Racconta l’autrice Stefania Aphel Barzini che mentre si stava occupando delle ricerche per il suo precedente romanzo (Le Gattoparde, Giunti 2021), è incappata nella storia di Rosa Balistreri e, ragionando sul fatto che una donna come questa, volitiva e coraggiosa, potesse correre il rischio di essere dimenticata o, peggio, restare sconosciuta ai più, ha deciso di raccontarne le vicende in questo libro che, avverte subito, non è una biografia ma un romanzo, un’opera di fantasia, sebbene molti elementi siano tratti dalla vita documentata della cantautrice siciliana, nata a Licata nel 1927 e morta a Palermo nel 1990. La prima cosa che sappiamo di Rosa è, appunto, che è morta: “Sono morta. È la sola cosa di cui sono certa. Non so come sia accaduto. Ricordo che c’era tanta musica e poi l’ombra mi ha ghermita.” È questo l’incipit del libro in cui subito si rivela che sarà la musica la costante di questa storia, sino alla fine.
La voce di Rosa e il suo bisogno di cantare sono elementi sempre presenti perché in mezzo alle note lei è felice e libera, padrona della sua vita; quelli in cui canta sono i soli momenti che sente veramente suoi, nonostante un padre violento e alcolizzato che non perde occasione per ricordarle che a cantare sono le donne di malaffare. E così, mentre le altre donne urlano perché hanno paura della vita, Rosa canta, canta la sua rabbia, la sua impotenza, la sua casa umida, piccola e sporca, ma soprattutto canta la speranza, la necessità di fuggire dalle botte, dai mariti e da padri ubriaconi e maneschi. E se all’inizio Rosa canta per sé stessa, in seguito lancerà la sua voce nei vicoli, nelle strade siciliane e poi di tutta Italia, urlando il dolore, l’abbandono, la tristezza; canterà le donne siciliane sottomesse, sfruttate, picchiate e violentate ogni giorno, i diversi umiliati perché tali, i bambini scheletrici condannati alle miniere di zolfo o a diventare pastori a otto anni, lo sfruttamento nelle fabbriche, la mafia e i preti collusi, i ladri e gli assassini.
Quando Rosa canta diventa un’altra: bella, luminosa, una dea, e chi le è vicino si sente più forte.

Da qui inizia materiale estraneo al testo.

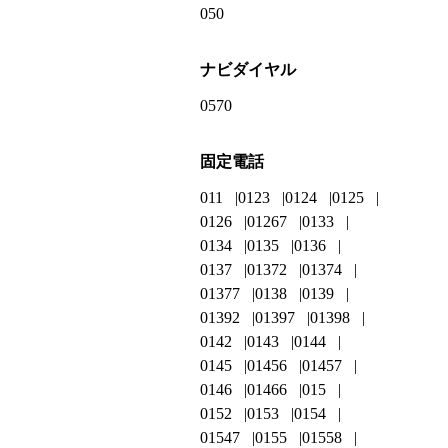
050
ナビダイヤル
0570
固定電話
011
0123
0124
0125
0126
01267
0133
0134
0135
0136
0137
01372
01374
01377
0138
0139
01392
01397
01398
0142
0143
0144
0145
01456
01457
0146
01466
015
0152
0153
0154
01547
0155
01558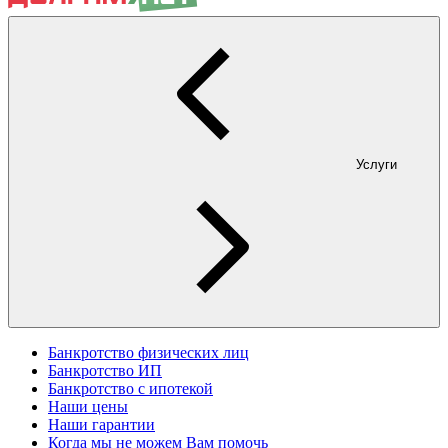
Услуги
Банкротство физических лиц
Банкротство ИП
Банкротство с ипотекой
Наши цены
Наши гарантии
Когда мы не можем Вам помочь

Canterà persino in carcere riuscendo a creare sorellanza in un luogo in cui lo spazio non basta mai e le emozioni, non trovando sfogo, si rattrappiscono. Canterà per chi non sa neanche che ribellarsi è possibile, canterà per consolare e consolarsi. E non dimenticherà mai la terra in cui è nata, chiusa e arroccata, madre e matrigna, sempre troppo luminosa e con un cielo talmente enorme da sembrare, a volte, eccessivo; una terra dura, ma che profuma di gelsomino. La musica è la sua magia, la sua consolazione. La voce di Rosa – rauca, ansimante, spezzata, che esce dalla gola come un torrente impetuoso, stride nell’aria come il gesso sulla lavagna – riuscirà a emergere sempre, nonostante le molte tragedie della sua esistenza: fame, povertà, malattia, tradimenti, aborti, violenze quotidiane, stupri, delusioni amorose, arresti e galera, oltre a una maternità non voluta, il femminicidio della sorella e il suicidio del padre.

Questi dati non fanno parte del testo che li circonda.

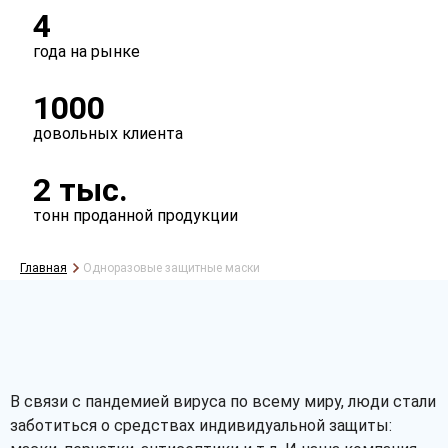
4
года на рынке
1000
довольных клиента
2 тыс.
тонн проданной продукции
Главная
Одноразовые защитные маски
В связи с пандемией вируса по всему миру, люди стали
заботиться о средствах индивидуальной защиты: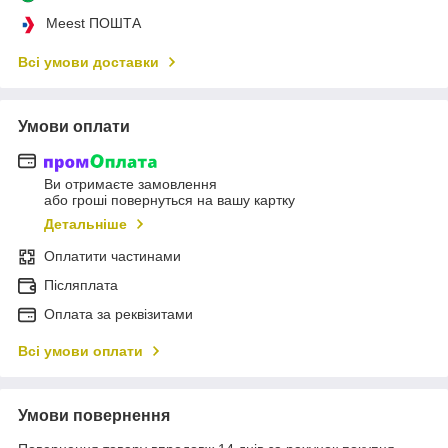
Meest ПОШТА
Всі умови доставки
Умови оплати
Ви отримаєте замовлення
або гроші повернуться на вашу картку
Детальніше
Оплатити частинами
Післяплата
Оплата за реквізитами
Всі умови оплати
Умови повернення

Terminato il romanzo, oltre all’evidente abilità canora che riesce a portare la Balistreri al successo (ha fatto anche parte di uno spettacolo organizzato da Dario Fo), resta il racconto di una forza di volontà straordinaria, fuori dal comune, che sicuramente ha contribuito a fare di lei la prima cantastorie donna della Sicilia, un’attivista che fa comizi con la chitarra, una donna che ci ricorda: “Il contadino che muore di fame non è destino, muore di fame perché il padrone si prende tutto!”. Unica nota stonata di questo romanzo sono le descrizioni degli spostamenti di Rosa dalla sua isola al continente, liquidati in una manciata di righe come non si trattasse di una distanza che, soprattutto mezzo secolo fa, avrebbe dovuto sembrare quasi un viaggio tra mondi diversi: un peccato veniale che facilmente si perdona di fronte al merito d’aver diffuso la storia di un’artista che, senza dubbio, merita d’esser conosciuta e ricordata.